Alice met her father for the first time after her school recital. Her hands were so sweaty they slipped on the keys a couple of times and despite the encouragement from the audience, she knew she’d botched it. Her mother was waiting behind the scenes, flanked by a tall, lanky man. Years later, supine on the white leather sofa of a Freudian analyst, Alice described him as willowy (surprisingly so, as she was solid like half-sculpted stone.)The man complimented Alice on her performance, making her blush, and suggested they all go for a sundae at the parlour down the street. Alice’s mum left them alone, pretending she had an important errand to run. Gabriel (Alice will never call him Dad) explained the circumstances of her conception (business trip, boring conference, free oak-aged bourbon). When he finished speaking, Alice dodged his embrace and offered her hand instead. Gabriel’s was cold and bony. Alice thought that she could have easily crushed it, heard the phalanges crack with a thin sound.

Conjunction

What Alice’s mum had failed to mention after they first met was that Gabriel already had a wife and children (two boys, two girls). They were holidaying two villages down the coast. Alice’s father called sometimes at night to listen to Alice play the piano. Alice’s mum would leave the cordless phone on the dining table, propped against a jar of biscuits, and Alice would perform Rondo alla Turca at her father’s request. Her fingers weren’t long enough to reach all the octaves, though, and when her mother eventually ended the call, Alice’s hands hurt from all the stretching and the tension. her wrists froze in panic instead of remaining supple as they should have been.

Adverb

Afterwards, Alice’s father moved in.

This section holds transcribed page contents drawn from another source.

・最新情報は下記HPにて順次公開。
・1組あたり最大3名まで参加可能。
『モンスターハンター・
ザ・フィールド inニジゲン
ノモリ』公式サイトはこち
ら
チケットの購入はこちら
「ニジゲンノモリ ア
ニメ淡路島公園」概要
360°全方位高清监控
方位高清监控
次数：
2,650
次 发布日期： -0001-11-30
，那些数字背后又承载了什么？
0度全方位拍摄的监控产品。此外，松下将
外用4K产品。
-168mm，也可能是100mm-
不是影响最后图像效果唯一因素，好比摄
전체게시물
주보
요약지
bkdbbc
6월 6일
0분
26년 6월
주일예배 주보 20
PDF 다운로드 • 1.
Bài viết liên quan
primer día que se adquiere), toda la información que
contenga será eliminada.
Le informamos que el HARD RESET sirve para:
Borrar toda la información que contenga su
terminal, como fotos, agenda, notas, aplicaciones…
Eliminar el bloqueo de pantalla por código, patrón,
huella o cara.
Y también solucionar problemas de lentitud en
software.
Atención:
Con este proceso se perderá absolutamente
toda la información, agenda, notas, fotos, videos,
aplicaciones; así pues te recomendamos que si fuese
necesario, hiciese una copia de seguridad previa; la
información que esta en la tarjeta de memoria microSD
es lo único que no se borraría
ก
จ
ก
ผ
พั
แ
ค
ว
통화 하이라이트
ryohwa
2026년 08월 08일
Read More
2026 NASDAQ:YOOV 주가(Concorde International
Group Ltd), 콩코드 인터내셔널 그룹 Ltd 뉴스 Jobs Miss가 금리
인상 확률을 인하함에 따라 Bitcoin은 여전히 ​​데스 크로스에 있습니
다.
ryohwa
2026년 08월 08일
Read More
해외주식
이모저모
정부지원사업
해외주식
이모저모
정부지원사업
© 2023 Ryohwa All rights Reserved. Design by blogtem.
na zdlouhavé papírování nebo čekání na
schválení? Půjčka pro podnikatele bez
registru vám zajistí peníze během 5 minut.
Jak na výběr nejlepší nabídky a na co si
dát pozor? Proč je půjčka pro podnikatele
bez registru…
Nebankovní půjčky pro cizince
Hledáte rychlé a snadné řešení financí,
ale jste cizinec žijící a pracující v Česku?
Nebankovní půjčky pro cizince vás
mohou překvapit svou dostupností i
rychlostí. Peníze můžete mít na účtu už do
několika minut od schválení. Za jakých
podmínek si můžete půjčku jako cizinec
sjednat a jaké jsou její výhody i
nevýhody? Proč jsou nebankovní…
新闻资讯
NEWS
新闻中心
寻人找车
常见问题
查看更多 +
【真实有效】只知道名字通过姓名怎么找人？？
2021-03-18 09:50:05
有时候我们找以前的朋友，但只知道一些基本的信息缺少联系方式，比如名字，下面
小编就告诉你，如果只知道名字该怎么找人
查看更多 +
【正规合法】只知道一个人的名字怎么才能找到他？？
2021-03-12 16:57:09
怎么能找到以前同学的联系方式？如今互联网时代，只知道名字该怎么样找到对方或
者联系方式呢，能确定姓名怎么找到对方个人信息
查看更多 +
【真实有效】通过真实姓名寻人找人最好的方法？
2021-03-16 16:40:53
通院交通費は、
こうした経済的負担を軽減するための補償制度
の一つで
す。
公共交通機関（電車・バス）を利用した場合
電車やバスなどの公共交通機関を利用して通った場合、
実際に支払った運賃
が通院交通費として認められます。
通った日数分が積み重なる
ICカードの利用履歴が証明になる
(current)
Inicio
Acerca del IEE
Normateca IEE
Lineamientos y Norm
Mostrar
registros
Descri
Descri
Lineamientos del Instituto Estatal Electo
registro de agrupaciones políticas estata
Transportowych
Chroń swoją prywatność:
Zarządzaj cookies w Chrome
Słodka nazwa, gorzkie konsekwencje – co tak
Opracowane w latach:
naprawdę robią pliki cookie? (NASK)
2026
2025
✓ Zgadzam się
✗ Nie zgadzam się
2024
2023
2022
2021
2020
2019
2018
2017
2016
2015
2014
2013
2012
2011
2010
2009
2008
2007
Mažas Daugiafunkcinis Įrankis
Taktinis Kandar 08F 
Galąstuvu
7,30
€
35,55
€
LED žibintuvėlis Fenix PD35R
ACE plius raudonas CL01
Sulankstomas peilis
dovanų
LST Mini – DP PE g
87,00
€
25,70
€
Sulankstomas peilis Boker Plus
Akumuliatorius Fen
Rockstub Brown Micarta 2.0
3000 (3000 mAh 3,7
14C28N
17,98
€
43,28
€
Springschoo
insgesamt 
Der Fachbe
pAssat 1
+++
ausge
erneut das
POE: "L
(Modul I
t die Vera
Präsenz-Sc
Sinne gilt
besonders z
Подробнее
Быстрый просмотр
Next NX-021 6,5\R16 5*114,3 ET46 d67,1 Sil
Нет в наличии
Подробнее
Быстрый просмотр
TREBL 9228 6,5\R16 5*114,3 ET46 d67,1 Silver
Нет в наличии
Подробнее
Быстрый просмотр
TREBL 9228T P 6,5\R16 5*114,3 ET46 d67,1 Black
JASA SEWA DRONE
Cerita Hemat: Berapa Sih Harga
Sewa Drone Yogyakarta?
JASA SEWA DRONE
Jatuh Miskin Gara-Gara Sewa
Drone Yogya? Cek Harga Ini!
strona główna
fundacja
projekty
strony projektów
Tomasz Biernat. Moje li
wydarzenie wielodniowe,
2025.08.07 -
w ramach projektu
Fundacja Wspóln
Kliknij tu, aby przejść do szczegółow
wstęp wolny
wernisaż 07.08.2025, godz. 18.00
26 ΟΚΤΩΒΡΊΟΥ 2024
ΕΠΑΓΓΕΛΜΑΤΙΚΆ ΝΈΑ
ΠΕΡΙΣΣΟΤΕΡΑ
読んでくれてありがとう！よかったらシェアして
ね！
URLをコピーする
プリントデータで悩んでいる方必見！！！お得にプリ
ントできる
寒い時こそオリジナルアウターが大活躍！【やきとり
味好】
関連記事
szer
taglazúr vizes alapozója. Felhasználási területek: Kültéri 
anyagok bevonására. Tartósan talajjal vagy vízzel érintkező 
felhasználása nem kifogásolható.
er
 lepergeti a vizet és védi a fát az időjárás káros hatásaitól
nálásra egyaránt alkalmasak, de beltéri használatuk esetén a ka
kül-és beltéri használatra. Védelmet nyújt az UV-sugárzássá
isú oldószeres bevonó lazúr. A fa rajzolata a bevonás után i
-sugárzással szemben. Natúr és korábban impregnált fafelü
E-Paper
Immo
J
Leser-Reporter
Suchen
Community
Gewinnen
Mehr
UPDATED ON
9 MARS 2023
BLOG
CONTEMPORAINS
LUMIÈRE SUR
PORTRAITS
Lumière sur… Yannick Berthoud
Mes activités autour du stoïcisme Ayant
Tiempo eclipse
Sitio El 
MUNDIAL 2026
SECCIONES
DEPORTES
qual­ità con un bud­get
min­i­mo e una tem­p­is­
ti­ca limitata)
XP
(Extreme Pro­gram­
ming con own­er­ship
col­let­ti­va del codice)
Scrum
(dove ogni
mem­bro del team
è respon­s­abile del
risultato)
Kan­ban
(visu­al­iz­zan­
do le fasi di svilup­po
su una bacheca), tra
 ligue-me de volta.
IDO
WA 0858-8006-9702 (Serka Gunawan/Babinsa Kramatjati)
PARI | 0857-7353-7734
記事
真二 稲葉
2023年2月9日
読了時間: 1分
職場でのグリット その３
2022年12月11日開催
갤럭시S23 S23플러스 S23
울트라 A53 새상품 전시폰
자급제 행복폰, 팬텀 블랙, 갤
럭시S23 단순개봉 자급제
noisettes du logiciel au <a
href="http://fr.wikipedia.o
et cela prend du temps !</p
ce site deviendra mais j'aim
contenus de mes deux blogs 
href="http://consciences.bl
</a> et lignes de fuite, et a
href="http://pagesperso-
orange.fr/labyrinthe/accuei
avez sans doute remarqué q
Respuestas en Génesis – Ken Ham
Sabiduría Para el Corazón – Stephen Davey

He parked a teal 7-seater in their driveway as Alice’s mother prepared him a martini (dry, two olives). She wore a new dress and red lipstick. They kissed on the porch while Alice peered inside the boot. Next to three black suitcases lay a tennis racket and a Cabbage Patch doll with a mangled arm.

Adjective

As an afterthought, Alice asked who the doll belonged to and her father said, your sister. He added that she was very sad to lose her daddy and one day Alice would meet her and be very kind, because Alice now had a dad in the house while her sister didn’t.

Opposite: before

Before Alice had a father in the house and half-sisters and brothers whom she owed to despite having never met them, she was content. After, she stopped playing because her fingers never grew enough to reach all the keys. As she bit her nails at night, pulling the cuticles until they bled, she wondered whether she’d ever be good enough at something that four fatherless children a mile away would condone her existence.